She's Gone(flashback)

1.2K 81 1
                                    

"Hua... hua... hua...!!" Seorang bayi mungil dan imut tampak terduduk pasrah didalam box bayinya dengan tangisannya yang pecah.

"Eumh..." Gumaman pelan dari seorang lelaki muda yang tengah dengan nyaman berbaring diatas tempat tidur, masih betah mengukir alam mimpi yang indah namun sayangnya keindahan alam mimpinya harus dikacaukan oleh suara tangisan tersebut, tangisan dari bayi yang mungkin berkisar umur 9 bulanan yang tak lain adalah darah dagingnya sendiri yang berarti ia adalah ayah dari bayi tersebut.

"Huaa...!!!" Tangisan tersebut tak juga mereda namun semakin teralun keras.

"Dara! Dara!
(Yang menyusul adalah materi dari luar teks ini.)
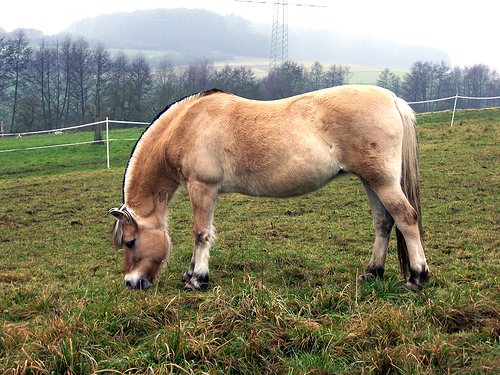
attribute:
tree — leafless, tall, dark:
[88, 57, 119, 106]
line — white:
[46, 101, 123, 162]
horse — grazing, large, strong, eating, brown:
[84, 39, 454, 306]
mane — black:
[152, 79, 203, 122]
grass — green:
[10, 171, 98, 252]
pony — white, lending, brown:
[80, 60, 297, 332]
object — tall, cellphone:
[257, 3, 301, 79]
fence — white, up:
[25, 114, 117, 186]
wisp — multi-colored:
[198, 270, 308, 360]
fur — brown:
[224, 118, 277, 154]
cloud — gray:
[120, 4, 241, 60]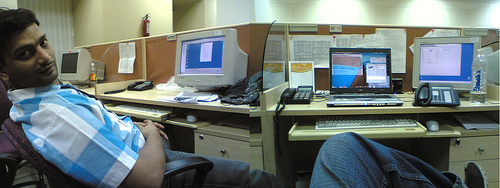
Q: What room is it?
A: It is an office.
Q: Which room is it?
A: It is an office.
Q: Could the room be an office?
A: Yes, it is an office.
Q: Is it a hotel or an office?
A: It is an office.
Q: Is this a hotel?
A: No, it is an office.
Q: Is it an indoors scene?
A: Yes, it is indoors.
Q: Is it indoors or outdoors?
A: It is indoors.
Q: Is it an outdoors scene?
A: No, it is indoors.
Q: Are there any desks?
A: Yes, there is a desk.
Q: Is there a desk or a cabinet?
A: Yes, there is a desk.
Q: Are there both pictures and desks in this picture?
A: No, there is a desk but no pictures.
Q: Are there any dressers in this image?
A: No, there are no dressers.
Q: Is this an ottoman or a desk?
A: This is a desk.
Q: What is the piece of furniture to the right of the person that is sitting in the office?
A: The piece of furniture is a desk.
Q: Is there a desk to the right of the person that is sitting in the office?
A: Yes, there is a desk to the right of the person.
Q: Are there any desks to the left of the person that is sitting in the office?
A: No, the desk is to the right of the person.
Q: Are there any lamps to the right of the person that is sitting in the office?
A: No, there is a desk to the right of the person.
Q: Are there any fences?
A: No, there are no fences.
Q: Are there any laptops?
A: Yes, there is a laptop.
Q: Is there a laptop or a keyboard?
A: Yes, there is a laptop.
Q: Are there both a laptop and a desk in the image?
A: Yes, there are both a laptop and a desk.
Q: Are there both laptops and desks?
A: Yes, there are both a laptop and a desk.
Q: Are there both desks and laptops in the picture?
A: Yes, there are both a laptop and a desk.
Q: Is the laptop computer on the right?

Veeyan nangis sayang! Mungkin dia haus!" teriak sosok lelaki muda tersebut yang tak lain adalah ayah, tak ada maksud dari ayah untuk bangun, menggendong lalu menimang-nimang Veeyan yang barulah mampu merangkak.

"Sandara, anakmu nangis!!"teriak ayah yang kini mulai mendudukkan tubuhnya tengah menanti kedatangan sosok ibu dari anaknya yang masihlah menangis.

"Sandara! Jawab aku, aku tak suka dengan candaanmu kali ini!!" ucap ayah tetap saja berteriak sebelum tangannya yang bergerak membuka almari yang ada dikamarnya, dan hasilnya adalah kosong dibagian baju sang istri yang telah tak tersisa lagi.

"Sandara, kenapa lemarimu kosong?! Dimana bajumu?!" teriak ayah bertanya namun tak ada sahutan.

"Jangan bilang bahwa ucapanmu tempo hari bukanlah gurauan?" Dan teriakan ayah tetap sama, hening tanpa adanya jawaban.

"Please, jawab aku Sandara..." pinta ayah dengan sangat namun tetap saja sama nihil tanpa adanya jawaban.

"Sandara, kini takdirmu telah menjadi seorang ibu jadi kumohon terimalah Dara," pinta ayah yang kini kedua matanya mulai berkaca.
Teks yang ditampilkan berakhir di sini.